**WORK ORDER:** Repeat word for word the lines in the records below, from the line containing "تعيد رسم معادلة المواجهة" through the line containing "آيلب: أداة أمريكية".
(Beginning of RECORDS SUPPLIED)
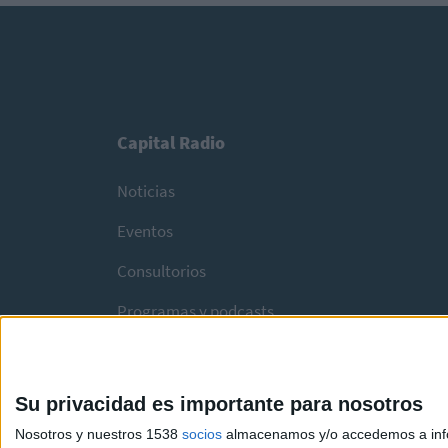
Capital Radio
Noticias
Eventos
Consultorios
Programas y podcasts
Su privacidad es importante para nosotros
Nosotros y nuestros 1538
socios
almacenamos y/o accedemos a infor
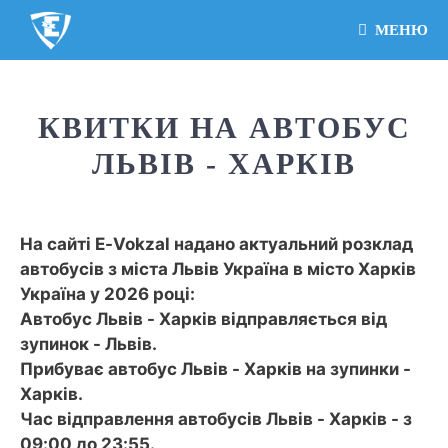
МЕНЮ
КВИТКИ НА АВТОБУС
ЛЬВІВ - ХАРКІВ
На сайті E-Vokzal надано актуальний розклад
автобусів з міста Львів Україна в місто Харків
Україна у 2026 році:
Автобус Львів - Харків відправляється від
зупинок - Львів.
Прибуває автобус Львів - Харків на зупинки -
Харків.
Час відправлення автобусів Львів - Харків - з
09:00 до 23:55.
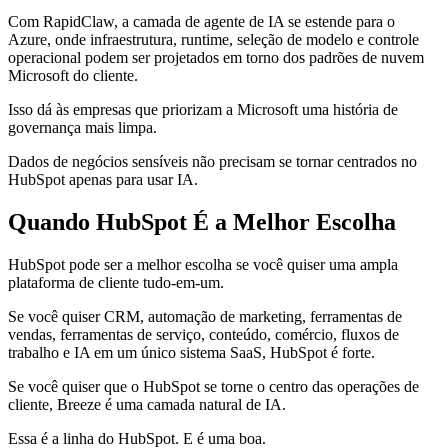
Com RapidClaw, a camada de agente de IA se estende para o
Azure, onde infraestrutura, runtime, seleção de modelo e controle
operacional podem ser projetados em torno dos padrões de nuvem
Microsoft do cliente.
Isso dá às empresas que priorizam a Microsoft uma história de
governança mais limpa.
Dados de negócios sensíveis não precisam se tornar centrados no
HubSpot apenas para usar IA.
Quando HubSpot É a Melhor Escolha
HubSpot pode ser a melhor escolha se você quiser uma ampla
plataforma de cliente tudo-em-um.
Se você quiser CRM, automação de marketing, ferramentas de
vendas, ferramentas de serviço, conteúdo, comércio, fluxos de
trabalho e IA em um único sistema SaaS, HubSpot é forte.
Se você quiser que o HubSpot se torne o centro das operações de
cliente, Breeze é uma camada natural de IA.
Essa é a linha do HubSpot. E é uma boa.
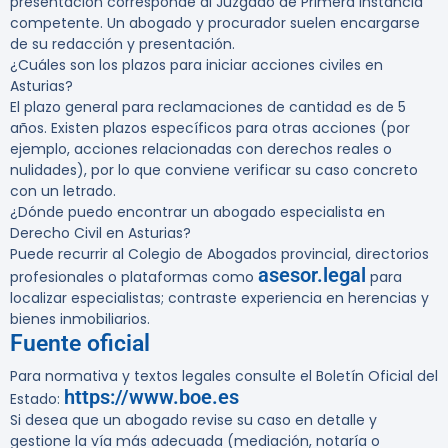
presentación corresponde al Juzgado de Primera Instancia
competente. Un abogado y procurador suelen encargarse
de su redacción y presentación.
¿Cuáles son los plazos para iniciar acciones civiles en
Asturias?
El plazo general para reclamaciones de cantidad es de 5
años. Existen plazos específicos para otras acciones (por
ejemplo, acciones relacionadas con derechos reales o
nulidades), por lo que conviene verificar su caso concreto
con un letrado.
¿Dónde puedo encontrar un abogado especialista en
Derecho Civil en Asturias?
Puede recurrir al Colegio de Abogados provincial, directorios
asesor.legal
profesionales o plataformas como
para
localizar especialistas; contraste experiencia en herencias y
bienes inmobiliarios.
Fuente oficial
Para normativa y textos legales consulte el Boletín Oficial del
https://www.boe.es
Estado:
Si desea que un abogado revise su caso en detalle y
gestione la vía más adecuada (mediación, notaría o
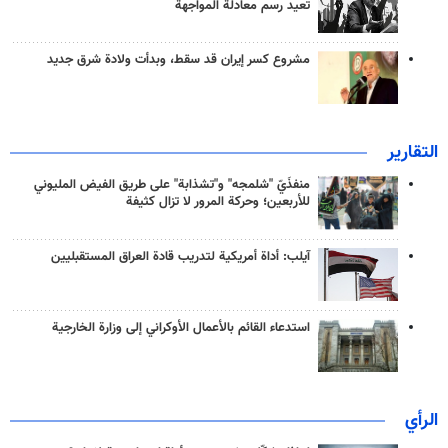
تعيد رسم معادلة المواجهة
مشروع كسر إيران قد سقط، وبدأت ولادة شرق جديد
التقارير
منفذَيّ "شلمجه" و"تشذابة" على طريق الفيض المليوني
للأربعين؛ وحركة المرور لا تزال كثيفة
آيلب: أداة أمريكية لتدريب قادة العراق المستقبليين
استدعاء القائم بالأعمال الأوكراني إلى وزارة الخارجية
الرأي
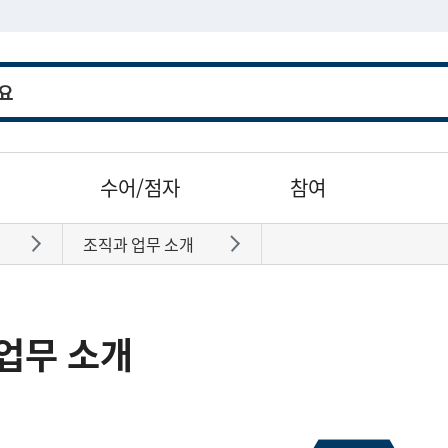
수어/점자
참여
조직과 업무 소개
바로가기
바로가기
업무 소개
(End of RECORDS SUPPLIED)
(Beginning of RECORDS SUPPLIED)
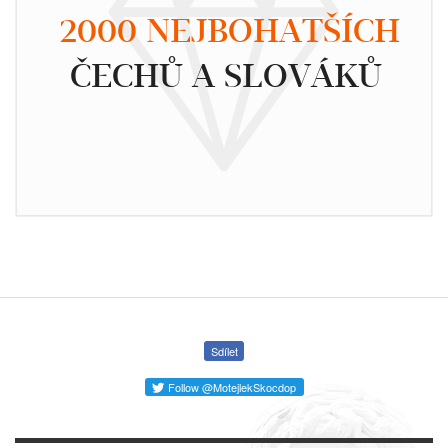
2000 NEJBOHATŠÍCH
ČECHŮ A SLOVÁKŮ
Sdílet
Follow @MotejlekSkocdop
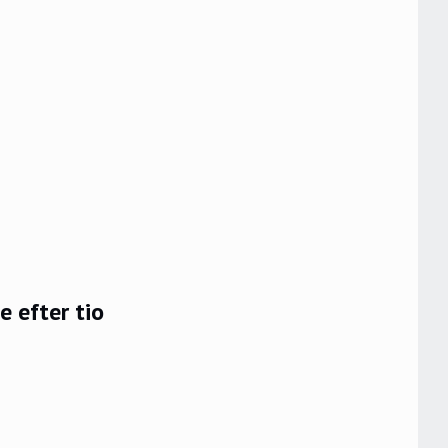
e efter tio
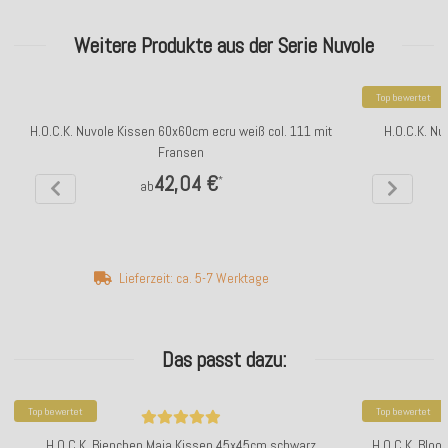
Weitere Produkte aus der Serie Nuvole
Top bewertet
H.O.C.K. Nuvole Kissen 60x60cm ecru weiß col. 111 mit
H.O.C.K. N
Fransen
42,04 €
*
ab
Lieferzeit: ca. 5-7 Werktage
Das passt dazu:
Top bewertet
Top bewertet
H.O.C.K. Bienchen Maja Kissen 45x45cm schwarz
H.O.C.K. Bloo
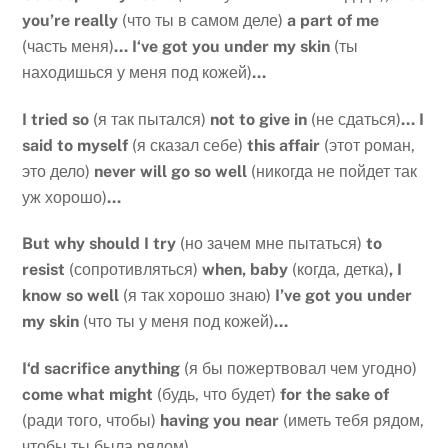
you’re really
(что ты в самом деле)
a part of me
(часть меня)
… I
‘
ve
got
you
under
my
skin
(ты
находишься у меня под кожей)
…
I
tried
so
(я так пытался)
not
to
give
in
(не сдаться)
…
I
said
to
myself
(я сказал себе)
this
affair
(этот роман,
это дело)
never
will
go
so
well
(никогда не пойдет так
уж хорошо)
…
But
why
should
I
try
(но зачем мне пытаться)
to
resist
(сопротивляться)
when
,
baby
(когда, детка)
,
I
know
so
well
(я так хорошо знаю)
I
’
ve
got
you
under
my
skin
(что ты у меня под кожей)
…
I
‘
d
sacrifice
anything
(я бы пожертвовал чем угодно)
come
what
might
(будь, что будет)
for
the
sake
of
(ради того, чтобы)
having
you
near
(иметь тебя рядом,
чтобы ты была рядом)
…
(End of RECORDS SUPPLIED)
**ANSWER SECTION:**
تعيد رسم معادلة المواجهة
مشروع كسر إيران قد سقط، وبدأت ولادة شرق جديد
التقارير
منفذَيّ "شلمجه" و"تشذابة" على طريق الفيض المليوني
للأربعين؛ وحركة المرور لا تزال كثيفة
آيلب: أداة أمريكية لتدريب قادة العراق المستقبليين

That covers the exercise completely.